Traumatic cataract is a common blinding eye disease after ocular trauma, and its pathogenesis is closely related to lens epithelial cell dysfunction, while the definite molecular regulatory mechanism between upstream transcription factor and downstream target gene remains poorly clarified. This study aimed to clarify the role and molecular mechanism of the krüppel-like factor 5 (KLF5)/ thrombosponin 1 (THBS1) axis in regulating proliferation, migration, epithelial-mesenchymal transition and autophagy of lens epithelial cells in traumatic cataract, and to explore its potential clinical therapeutic value. The GSE295383 dataset in the gene expression omnibus (GEO) database was downloaded, and the differentially expressed genes (DEGs) were screened by linear models for microarray data (limma) package of R language. Combined with Weighted gene co-expression network analysis (WGCNA), the gene co-expression network was constructed and the key modules were screened. Gene ontology (GO), kyoto encyclopedia of genes and genomes (KEGG) and gene set enrichment analysis (GSEA) combined with human transcription factor target (hTFtarget) and JASPAR databases were used to predict the upstream transcription factors of THBS1. Subsequently, SRA01/04 cells were induced with transforming growth factor-beta 2 (TGF-β2) to construct a cataract cell model.

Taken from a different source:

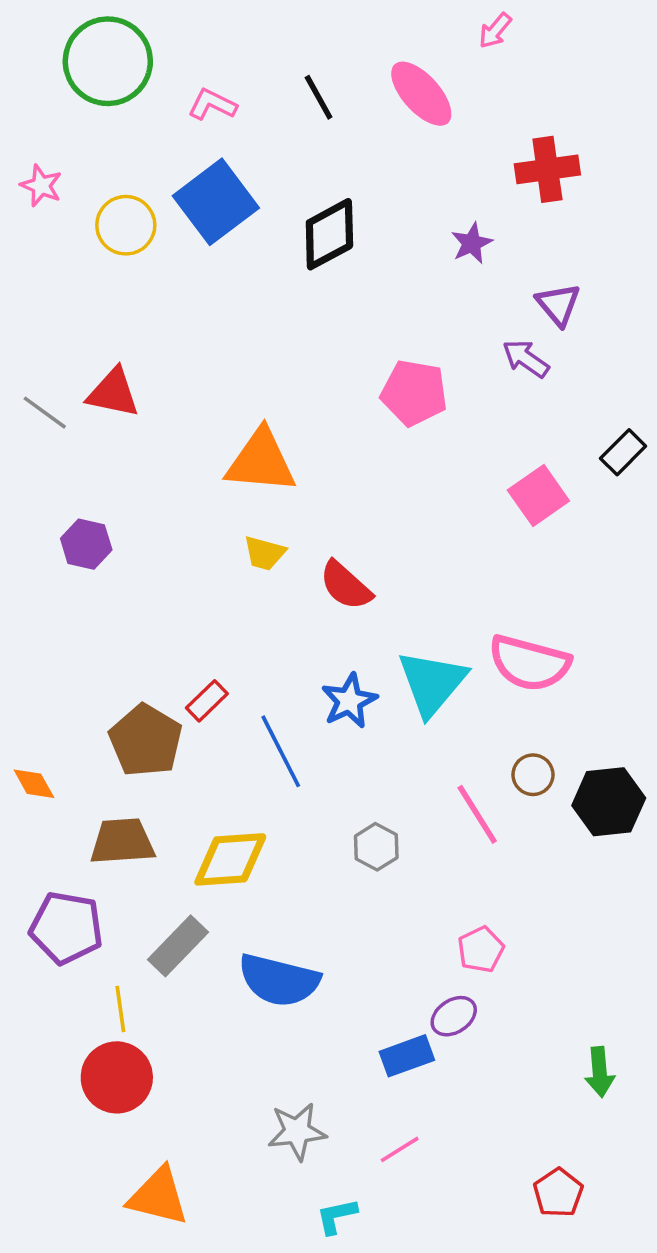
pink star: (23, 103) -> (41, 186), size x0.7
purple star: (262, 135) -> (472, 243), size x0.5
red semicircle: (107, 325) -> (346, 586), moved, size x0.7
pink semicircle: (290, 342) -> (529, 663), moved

THBS1 and KLF5 were highly expressed in LECs exposed to TGF-β2. KLF5 could activate THBS1 transcription by binding to THBS1 promoter - 174 to -165 sites. Knockdown of THBS1 inhibited TGF-β2-induced viability, proliferation, migration, and altered the expression of epithelial-mesenchymal transition (EMT)- and autophagy-related markers in LECs. Knockdown of KLF5 downregulated THBS1 expression and produced a similar inhibitory effect, while overexpression of THBS1 reversed the effect of KLF5 knockdown. This study demonstrated that KLF5 promoted the proliferation, migration, and EMT‑associated molecular changes of LECs in traumatic cataract through transcriptional activation of THBS1, and regulated the expression of autophagy‑related markers in LECs, suggesting that KLF5/THBS1 axis might be a potential target for the treatment of traumatic cataract.